Johannesburg: India's Tourism and Culture Minister Ambika Soni will lead a march in South Africa on August 16 to commemorate the centenary of a historic march organised by Mahatma Gandhi against an oppressive discriminatory law.
The march will be part of a series of events organised by the Indian mission here.
The original march was prompted by the Asiatic Law Amendment Ordinance of August 1906, requiring any person of Indian origin to register by a certain date or forego the right to live in then Transvaal province of South Africa.
Outraged by this new discriminatory law, the Transvaal Indian Congress asked Gandhi, then resident in Durban, to come to Transvaal to assist in fighting this injustice legally. Among Gandhi's first actions was to publish an interpretation of the new Act in Indian languages, pointing out how insulting the law was in demanding that Indians give prints of their ten fingers, as if they were criminals.

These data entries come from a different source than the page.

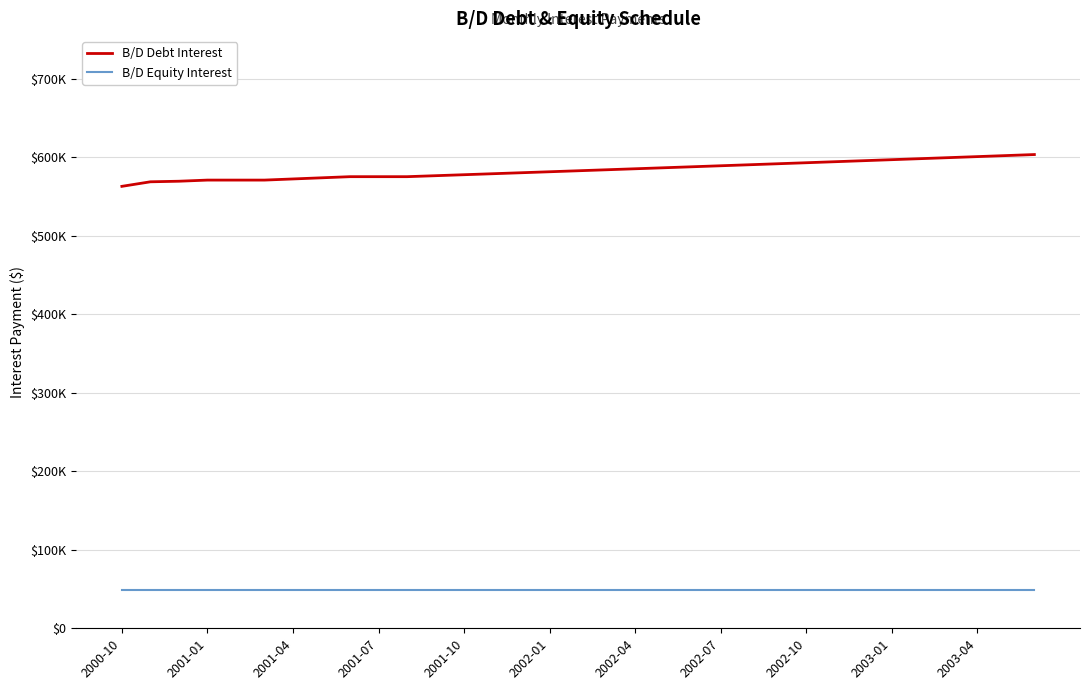

What are all the series names shown in the legend?

B/D Debt Interest, B/D Equity Interest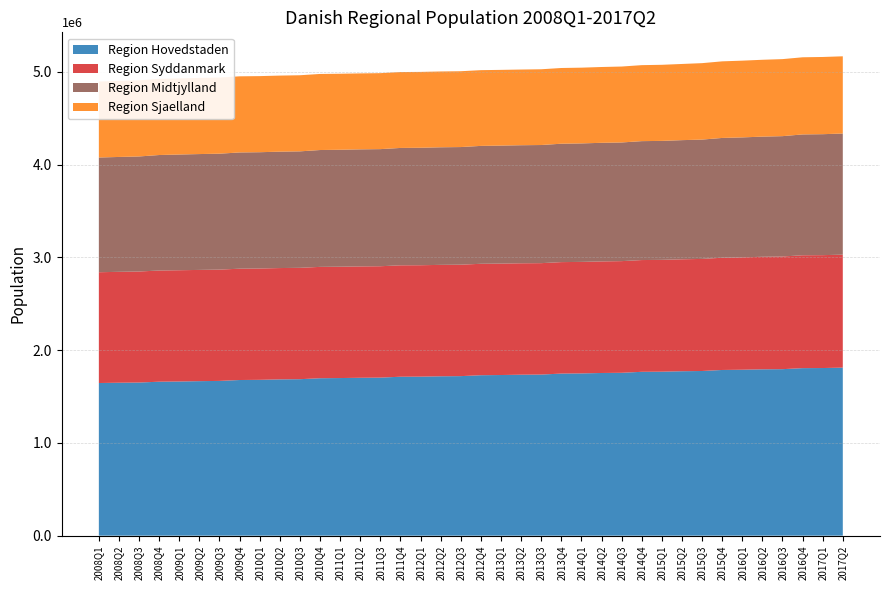

Reading left to right, transcribe all the data shown in this chart.

Region Hovedstaden: 2008Q1=1645825	2008Q2=1648990	2008Q3=1650985	2008Q4=1660042	2009Q1=1662285	2009Q2=1665879	2009Q3=1668564	2009Q4=1678220	2010Q1=1680271	2010Q2=1684985	2010Q3=1687071	2010Q4=1697490	2011Q1=1699387	2011Q2=1702388	2011Q3=1704043	2011Q4=1713624	2012Q1=1714589	2012Q2=1718418	2012Q3=1720152	2012Q4=1729952	2013Q1=1732068	2013Q2=1735521	2013Q3=1736889	2013Q4=1747596	2014Q1=1749405	2014Q2=1753976	2014Q3=1756068	2014Q4=1766677	2015Q1=1768125	2015Q2=1772912	2015Q3=1775479	2015Q4=1786469	2016Q1=1789174	2016Q2=1793489	2016Q3=1795211	2016Q4=1806249	2017Q1=1807404	2017Q2=1811809
Region Syddanmark: 2008Q1=1194659	2008Q2=1195741	2008Q3=1197263	2008Q4=1198899	2009Q1=1199667	2009Q2=1199569	2009Q3=1200158	2009Q4=1200372	2010Q1=1200277	2010Q2=1200478	2010Q3=1200841	2010Q4=1200666	2011Q1=1200656	2011Q2=1200858	2011Q3=1201063	2011Q4=1201365	2012Q1=1201342	2012Q2=1201429	2012Q3=1201586	2012Q4=1201547	2013Q1=1201419	2013Q2=1201365	2013Q3=1201448	2013Q4=1201955	2014Q1=1202509	2014Q2=1203077	2014Q3=1204111	2014Q4=1205025	2015Q1=1205728	2015Q2=1206924	2015Q3=1208520	2015Q4=1210297	2016Q1=1211770	2016Q2=1213532	2016Q3=1214785	2016Q4=1217170	2017Q1=1217224	2017Q2=1218010
Region Midtjylland: 2008Q1=1237041	2008Q2=1238683	2008Q3=1240576	2008Q4=1245355	2009Q1=1247732	2009Q2=1249162	2009Q3=1249892	2009Q4=1253479	2010Q1=1253998	2010Q2=1255106	2010Q3=1255876	2010Q4=1259970	2011Q1=1260993	2011Q2=1262115	2011Q3=1262704	2011Q4=1265601	2012Q1=1266682	2012Q2=1267828	2012Q3=1268406	2012Q4=1271223	2013Q1=1272510	2013Q2=1272929	2013Q3=1273814	2013Q4=1276604	2014Q1=1277538	2014Q2=1278840	2014Q3=1279467	2014Q4=1282250	2015Q1=1282750	2015Q2=1284877	2015Q3=1286679	2015Q4=1291643	2016Q1=1293309	2016Q2=1295584	2016Q3=1297738	2016Q4=1302897	2017Q1=1304253	2017Q2=1306202
Region Sjaelland: 2008Q1=819427	2008Q2=819704	2008Q3=820596	2008Q4=821308	2009Q1=821252	2009Q2=820769	2009Q3=821086	2009Q4=820771	2010Q1=820564	2010Q2=820183	2010Q3=820609	2010Q4=820308	2011Q1=819763	2011Q2=819071	2011Q3=819222	2011Q4=818321	2012Q1=817907	2012Q2=817488	2012Q3=817609	2012Q4=816670	2013Q1=816359	2013Q2=816172	2013Q3=816769	2013Q4=816460	2014Q1=816726	2014Q2=817429	2014Q3=818733	2014Q4=819385	2015Q1=820480	2015Q2=821366	2015Q3=824199	2015Q4=825893	2016Q1=827499	2016Q2=828640	2016Q3=830618	2016Q4=831789	2017Q1=832553	2017Q2=832703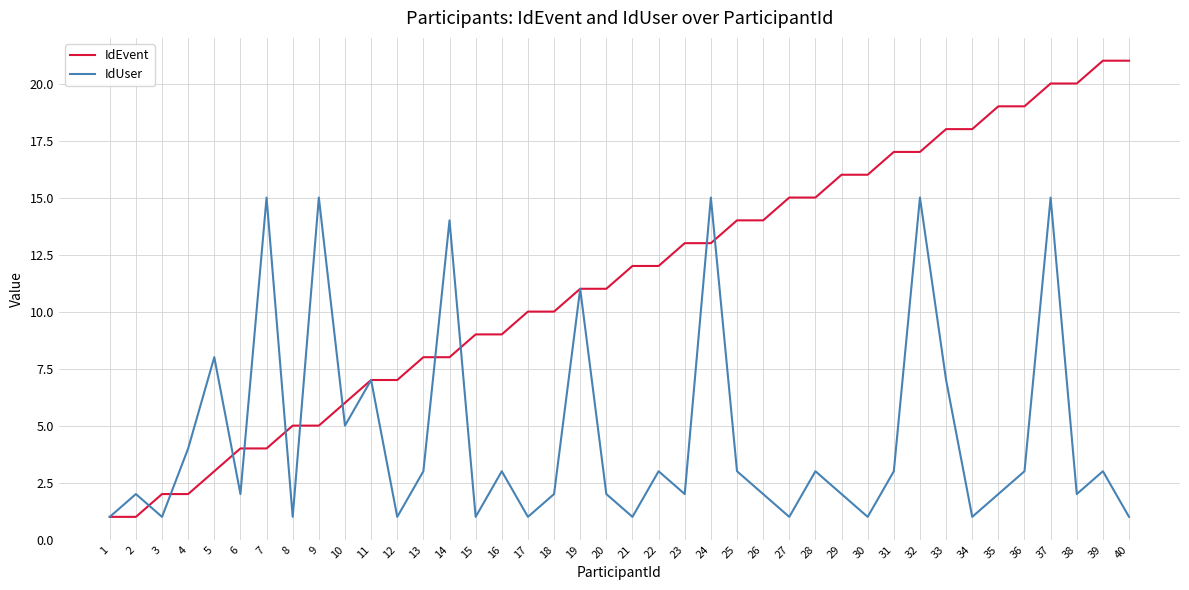

List the series in order of their peak value, highest first.

IdEvent, IdUser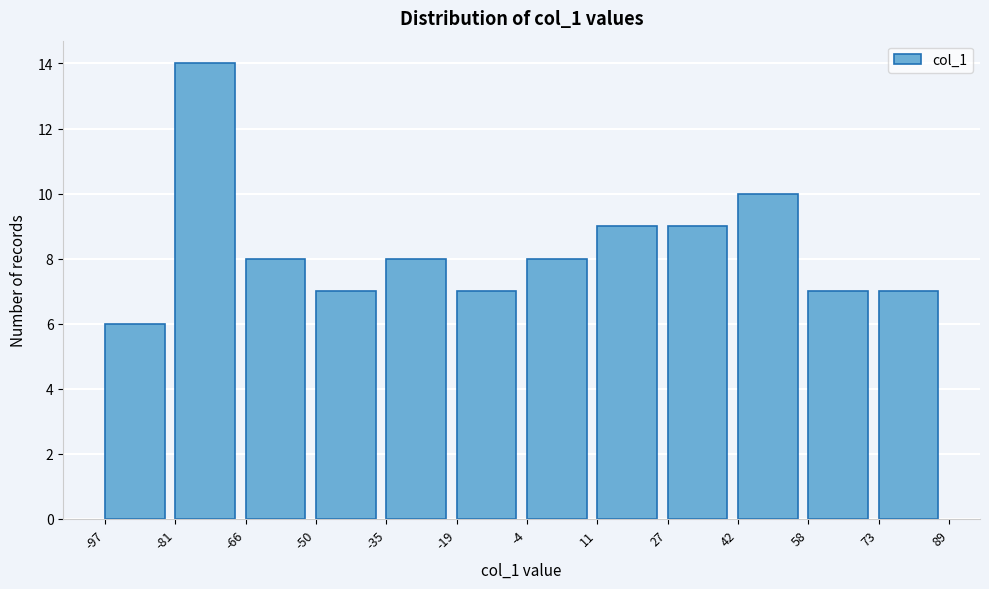

What is the height of the bar covering -50 to -35 on the x-axis? The values are not printed on the chart, so give them approximately, as read against the axis.

7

Gandhi's most famous tool for resistance, Satyagraha, was also born during this time. This passive resistance saw the government of the day trying to engage the community through Gandhi, but after long negotiations with Prime Minister Jan Smuts failed, drastic action was agreed upon.
On August 16, 1908 Gandhi led about 3,000 citizens on a protest march against the Registration Certificates, which culminated at the Hamidia Mosque in the Johannesburg suburb of Newtown with a symbolic bonfire as Indians burnt about 800 registration certificates in a large cauldron outside as an act of defiance against the laws.